- _What the task requires_:
Show every line of the listing below that contains the string "part", copied in full. Case counts.

- _Supplied entries_:

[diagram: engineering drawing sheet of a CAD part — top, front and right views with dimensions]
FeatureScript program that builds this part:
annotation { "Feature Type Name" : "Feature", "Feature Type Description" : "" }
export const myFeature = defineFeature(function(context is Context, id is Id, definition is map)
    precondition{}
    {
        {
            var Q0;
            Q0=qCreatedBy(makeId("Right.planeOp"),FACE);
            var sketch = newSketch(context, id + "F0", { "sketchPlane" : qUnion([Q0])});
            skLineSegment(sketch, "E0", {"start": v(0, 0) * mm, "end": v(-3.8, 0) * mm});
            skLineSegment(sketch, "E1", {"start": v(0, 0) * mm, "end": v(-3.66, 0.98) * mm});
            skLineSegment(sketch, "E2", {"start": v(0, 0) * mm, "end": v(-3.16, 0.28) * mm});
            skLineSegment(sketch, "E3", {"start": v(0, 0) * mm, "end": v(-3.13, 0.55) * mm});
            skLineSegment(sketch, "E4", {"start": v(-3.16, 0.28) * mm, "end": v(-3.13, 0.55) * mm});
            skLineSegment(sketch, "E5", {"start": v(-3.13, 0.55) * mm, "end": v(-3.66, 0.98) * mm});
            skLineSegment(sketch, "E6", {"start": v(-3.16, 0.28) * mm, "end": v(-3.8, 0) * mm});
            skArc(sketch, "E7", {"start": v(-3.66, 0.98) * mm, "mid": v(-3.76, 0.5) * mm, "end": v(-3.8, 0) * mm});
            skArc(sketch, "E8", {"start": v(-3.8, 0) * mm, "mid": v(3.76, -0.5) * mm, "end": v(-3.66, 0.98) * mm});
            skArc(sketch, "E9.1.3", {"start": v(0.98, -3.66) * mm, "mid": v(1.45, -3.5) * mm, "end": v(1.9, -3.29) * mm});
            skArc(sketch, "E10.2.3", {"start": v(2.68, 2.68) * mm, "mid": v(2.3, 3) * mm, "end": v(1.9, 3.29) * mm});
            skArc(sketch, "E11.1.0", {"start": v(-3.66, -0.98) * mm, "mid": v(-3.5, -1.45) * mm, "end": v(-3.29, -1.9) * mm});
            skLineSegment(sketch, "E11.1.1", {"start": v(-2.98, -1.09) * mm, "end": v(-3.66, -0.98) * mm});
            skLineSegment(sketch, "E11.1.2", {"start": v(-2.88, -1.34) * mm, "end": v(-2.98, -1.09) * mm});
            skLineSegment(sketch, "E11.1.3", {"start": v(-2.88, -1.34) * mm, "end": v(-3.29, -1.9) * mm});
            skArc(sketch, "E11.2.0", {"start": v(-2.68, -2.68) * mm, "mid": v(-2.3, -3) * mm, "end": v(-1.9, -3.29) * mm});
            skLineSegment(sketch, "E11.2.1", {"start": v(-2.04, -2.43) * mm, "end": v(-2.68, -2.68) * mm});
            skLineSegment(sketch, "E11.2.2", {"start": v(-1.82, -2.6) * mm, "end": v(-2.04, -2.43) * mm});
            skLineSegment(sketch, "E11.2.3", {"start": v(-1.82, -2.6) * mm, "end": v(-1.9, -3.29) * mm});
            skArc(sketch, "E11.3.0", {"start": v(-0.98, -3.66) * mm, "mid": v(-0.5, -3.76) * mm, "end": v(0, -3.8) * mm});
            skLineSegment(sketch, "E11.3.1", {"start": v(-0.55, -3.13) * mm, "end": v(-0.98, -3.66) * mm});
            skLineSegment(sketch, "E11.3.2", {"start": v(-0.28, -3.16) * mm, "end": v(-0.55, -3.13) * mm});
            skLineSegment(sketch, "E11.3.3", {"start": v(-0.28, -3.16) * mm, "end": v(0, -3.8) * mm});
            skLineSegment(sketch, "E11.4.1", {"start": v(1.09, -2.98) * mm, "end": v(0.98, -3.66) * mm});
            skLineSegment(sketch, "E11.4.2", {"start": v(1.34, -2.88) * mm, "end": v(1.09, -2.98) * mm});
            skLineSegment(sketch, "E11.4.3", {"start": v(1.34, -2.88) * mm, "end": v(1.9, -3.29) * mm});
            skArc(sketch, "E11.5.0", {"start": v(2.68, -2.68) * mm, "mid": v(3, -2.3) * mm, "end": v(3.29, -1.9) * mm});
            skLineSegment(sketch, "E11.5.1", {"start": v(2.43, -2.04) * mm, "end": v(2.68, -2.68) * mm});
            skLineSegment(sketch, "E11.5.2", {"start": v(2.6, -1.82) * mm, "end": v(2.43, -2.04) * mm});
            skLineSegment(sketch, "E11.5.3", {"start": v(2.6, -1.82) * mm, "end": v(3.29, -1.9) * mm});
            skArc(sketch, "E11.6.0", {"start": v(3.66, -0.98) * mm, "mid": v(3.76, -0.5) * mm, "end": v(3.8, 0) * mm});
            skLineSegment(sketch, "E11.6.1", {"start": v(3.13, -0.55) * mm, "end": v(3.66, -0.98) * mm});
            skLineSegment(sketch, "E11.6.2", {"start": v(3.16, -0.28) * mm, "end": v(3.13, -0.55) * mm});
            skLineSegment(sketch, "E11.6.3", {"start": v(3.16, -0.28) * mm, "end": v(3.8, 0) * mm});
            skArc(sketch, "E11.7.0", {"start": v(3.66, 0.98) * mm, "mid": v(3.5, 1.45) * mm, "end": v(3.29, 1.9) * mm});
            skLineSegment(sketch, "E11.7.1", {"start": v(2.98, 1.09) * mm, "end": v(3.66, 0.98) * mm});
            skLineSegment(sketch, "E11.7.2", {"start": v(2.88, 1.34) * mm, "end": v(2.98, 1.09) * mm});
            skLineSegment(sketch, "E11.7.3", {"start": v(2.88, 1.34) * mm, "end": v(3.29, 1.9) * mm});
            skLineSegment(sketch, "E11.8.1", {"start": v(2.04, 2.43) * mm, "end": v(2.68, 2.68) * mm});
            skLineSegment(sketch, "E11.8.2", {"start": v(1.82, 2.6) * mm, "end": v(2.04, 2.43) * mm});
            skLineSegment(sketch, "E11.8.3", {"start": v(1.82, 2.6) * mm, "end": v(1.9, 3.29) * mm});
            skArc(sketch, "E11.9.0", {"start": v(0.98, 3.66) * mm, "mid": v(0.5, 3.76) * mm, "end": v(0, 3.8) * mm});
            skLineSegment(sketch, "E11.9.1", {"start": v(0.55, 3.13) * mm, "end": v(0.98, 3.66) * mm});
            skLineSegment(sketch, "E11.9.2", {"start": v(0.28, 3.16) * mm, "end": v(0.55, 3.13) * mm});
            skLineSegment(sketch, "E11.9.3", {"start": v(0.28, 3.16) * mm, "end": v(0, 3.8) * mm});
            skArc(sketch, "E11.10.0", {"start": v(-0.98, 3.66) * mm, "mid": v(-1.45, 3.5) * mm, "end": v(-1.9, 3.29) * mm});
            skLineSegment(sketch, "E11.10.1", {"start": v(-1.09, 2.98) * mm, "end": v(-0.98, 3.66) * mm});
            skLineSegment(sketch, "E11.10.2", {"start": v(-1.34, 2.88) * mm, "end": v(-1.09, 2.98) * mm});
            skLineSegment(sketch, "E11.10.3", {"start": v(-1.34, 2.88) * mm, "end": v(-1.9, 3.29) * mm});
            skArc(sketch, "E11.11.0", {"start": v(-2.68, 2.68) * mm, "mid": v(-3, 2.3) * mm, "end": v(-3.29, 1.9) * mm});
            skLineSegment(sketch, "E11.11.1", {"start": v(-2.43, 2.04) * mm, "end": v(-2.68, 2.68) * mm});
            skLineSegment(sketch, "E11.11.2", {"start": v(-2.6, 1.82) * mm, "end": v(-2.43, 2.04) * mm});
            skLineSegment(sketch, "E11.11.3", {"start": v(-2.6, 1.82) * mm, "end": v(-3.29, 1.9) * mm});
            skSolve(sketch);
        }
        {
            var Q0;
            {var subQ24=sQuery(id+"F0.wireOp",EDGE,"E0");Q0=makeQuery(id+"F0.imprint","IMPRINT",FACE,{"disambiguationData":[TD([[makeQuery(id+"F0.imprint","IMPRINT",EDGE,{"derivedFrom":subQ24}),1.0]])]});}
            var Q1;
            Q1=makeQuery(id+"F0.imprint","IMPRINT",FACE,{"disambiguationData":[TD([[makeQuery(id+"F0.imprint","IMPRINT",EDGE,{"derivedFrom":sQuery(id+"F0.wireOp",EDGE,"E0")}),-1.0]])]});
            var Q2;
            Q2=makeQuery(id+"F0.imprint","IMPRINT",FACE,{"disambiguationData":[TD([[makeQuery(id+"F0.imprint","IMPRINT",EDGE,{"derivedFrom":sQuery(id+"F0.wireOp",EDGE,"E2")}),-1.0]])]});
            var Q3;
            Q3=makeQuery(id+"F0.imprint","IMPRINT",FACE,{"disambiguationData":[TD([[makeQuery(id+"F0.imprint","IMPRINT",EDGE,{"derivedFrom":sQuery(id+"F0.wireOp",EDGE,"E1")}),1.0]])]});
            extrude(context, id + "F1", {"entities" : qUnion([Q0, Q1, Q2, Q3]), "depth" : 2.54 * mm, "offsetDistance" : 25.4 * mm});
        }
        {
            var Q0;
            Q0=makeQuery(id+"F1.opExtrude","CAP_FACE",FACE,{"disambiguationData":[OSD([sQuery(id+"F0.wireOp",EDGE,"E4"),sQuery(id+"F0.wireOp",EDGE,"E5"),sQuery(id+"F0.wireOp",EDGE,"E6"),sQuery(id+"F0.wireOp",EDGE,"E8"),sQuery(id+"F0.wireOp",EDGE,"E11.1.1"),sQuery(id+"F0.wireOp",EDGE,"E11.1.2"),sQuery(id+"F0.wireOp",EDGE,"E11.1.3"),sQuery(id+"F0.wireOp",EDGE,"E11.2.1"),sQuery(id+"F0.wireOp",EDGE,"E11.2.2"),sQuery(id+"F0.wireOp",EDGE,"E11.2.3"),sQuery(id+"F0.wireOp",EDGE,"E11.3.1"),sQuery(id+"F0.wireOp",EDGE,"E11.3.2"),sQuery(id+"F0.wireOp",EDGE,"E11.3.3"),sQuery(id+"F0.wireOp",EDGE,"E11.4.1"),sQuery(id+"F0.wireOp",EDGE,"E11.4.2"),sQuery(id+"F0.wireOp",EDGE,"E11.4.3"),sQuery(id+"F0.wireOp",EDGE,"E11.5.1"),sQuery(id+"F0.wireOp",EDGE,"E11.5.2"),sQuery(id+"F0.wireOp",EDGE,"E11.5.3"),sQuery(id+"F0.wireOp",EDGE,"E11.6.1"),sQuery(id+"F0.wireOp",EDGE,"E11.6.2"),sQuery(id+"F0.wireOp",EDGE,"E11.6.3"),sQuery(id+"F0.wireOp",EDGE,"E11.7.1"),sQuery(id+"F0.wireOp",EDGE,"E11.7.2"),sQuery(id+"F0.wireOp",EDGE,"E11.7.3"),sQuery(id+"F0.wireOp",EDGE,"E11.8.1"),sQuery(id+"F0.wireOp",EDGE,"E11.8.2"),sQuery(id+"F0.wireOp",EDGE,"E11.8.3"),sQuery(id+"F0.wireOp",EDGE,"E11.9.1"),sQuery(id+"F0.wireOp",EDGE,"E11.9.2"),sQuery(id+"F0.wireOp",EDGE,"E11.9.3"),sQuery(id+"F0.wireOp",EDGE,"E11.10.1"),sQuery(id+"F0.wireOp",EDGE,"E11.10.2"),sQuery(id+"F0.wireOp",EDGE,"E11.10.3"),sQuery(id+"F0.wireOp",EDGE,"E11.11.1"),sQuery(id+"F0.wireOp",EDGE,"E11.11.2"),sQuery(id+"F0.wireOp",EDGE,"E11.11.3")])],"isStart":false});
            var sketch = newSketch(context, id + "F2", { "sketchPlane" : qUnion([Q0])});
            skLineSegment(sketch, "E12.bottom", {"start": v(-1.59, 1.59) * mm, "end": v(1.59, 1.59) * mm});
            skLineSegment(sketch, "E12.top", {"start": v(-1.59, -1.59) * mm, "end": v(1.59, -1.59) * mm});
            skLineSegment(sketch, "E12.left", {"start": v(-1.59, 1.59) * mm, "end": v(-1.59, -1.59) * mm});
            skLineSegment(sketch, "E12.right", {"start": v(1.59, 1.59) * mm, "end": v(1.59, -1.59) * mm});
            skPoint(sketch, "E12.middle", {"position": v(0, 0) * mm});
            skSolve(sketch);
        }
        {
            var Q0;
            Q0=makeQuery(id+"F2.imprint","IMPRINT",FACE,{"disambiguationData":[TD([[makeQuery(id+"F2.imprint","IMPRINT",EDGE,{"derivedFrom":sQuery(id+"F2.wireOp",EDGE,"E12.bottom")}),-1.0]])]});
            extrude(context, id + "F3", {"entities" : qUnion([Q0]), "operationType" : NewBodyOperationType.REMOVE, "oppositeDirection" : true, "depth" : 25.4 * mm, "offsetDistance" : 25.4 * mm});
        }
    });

- _Reply to the exercise_:
[diagram: engineering drawing sheet of a CAD part — top, front and right views with dimensions]
FeatureScript program that builds this part:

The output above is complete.